Mais ces outils ne sont pourtant pas imparables : "On peut facilement trouver des outils de contournement des solutions de captchas. Pour des prix allant de quelques centimes à cent dollars, on peut résoudre plusieurs milliers de captchas. Aujourd'hui, le captcha en lui-même n'est plus une protection, c'est au contraire plutôt une nuisance dans certains secteurs" explique Arnaud Lemaire. Le secteur de l'e-commerce par exemple, qui multiplie les efforts pour simplifier le parcours d'achat de l'utilisateur, rechigne à avoir recours à des solutions. Le recours au captcha fait donc plutôt office de solution de dernier recours afin de lever le doute.
Éviter la friction
Alors pour épargner des maux de tête aux internautes, des solutions alternatives se sont imposées, avec pour objectif principal de rester invisible aux yeux des utilisateurs. Elles passent par exemple par des modules JavaScript réalisant des vérifications invisibles à l'utilisateur afin de s'assurer que son comportement, sa vitesse de frappe au clavier ou à la souris, correspond bien à celui d'un humain. Cette détection peut également passer par l'analyse des caractéristiques du navigateur utilisé, ou des requêtes envoyées, afin de les comparer avec les bases de "signatures" de robots identifiés par les fournisseurs de solutions anti bots. L'objectif est ici d'éviter au maximum la "friction", c'est à dire obliger l'utilisateur à se reconnecter ou à réaliser un test de type captcha pour prouver qu'il est humain.

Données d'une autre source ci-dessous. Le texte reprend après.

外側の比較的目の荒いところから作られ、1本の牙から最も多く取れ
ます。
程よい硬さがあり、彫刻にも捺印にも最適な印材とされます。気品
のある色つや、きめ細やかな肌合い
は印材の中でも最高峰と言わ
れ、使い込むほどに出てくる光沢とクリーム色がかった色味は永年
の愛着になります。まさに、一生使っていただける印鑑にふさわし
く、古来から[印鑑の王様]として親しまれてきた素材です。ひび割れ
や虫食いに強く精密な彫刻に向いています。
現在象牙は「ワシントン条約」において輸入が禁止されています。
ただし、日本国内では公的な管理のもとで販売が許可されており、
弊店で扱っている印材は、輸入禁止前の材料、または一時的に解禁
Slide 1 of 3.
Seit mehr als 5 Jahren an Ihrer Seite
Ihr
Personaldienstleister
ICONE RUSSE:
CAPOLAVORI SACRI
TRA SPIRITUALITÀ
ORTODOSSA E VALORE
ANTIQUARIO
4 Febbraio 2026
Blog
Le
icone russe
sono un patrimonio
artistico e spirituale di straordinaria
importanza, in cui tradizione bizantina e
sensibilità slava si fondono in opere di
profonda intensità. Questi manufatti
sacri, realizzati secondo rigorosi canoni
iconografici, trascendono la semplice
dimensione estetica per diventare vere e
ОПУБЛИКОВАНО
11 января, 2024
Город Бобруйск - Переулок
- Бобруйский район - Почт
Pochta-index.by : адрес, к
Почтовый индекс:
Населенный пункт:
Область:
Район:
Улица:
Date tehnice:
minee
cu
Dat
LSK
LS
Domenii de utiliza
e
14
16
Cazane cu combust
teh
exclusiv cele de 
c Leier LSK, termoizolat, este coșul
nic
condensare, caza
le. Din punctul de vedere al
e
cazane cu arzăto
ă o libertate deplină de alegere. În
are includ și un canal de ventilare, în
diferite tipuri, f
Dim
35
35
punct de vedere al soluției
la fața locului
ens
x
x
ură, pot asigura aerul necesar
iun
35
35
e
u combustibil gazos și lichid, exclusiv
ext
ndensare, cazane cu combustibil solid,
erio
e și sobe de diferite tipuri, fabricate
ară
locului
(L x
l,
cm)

Autant de facteurs qui permettent par exemple à Cloudflare d'attribuer un "score" visant à estimer la probabilité que l'utilisateur à l'origine de la requête soit un humain ou un bot, et à déclencher au besoin certaines vérifications supplémentaires en cas de doute.
Et comme pour les logiciels malveillants, la collecte d'information est clef pour rester à jour des évolutions de la menace. Un avantage que ne se prive pas de rappeler Boris Lecoeur : "Un quart des sites internet sont derrière Cloudflare, donc ça nous donne une immense visibilité. Si un nouveau robot apparaît, on sera dans les premiers à le voir. Et comme nous travaillons autant avec de très grands sites qu'avec de petits blogs personnels au travers de notre offre gratuite, nous bénéficions d'une grande qualité de données pour alimenter nos moteurs de détection."
Des robots IA particulièrement actifs
Reste que tous les robots ne sont pas nos ennemis. Certains, comme le robot d'indexation de Google, sont plutôt accueillis à bras ouverts par les sites web qui cherchent à faire référencer leur contenu. "En général, ce n'est pas difficile de les détecter : les bots légitimes ne se cachent pas, leurs requêtes affichent suffisamment d'informations et en cas de doute, nous avons des bases de données d'adresses IP "connues" qui nous permettent de comparer" explique Arnaud Lemaire.
Mais une nouvelle catégorie de robots apparus ces dernières années joue en zone grise : les robots destinés à alimenter les outils d'intelligence artificielle, qui parcourent le web et aspirent les contenus afin d'améliorer des grands modèles de langages. "Ceux qu'on voit le plus, ce sont les robots de ChatGPT ou celui de TikTok" explique Boris Lecoeur. "Mais ces robots là ne vont pas rediriger des utilisateurs vers votre service comme celui de Google. Ils vont simplement utiliser votre contenu pour améliorer leur outil." Une approche qui interroge le modèle économique des acteurs du web : si les grands acteurs des médias ou de la presse multiplient les accords avec OpenAI ou Mistral AI pour leur donner l'accès à leurs contenus, les plus petits éditeurs ont eux tout intérêt à détecter les visites de ces robots, afin de les bloquer ou peut être pouvoir un jour eux aussi négocier l'accès.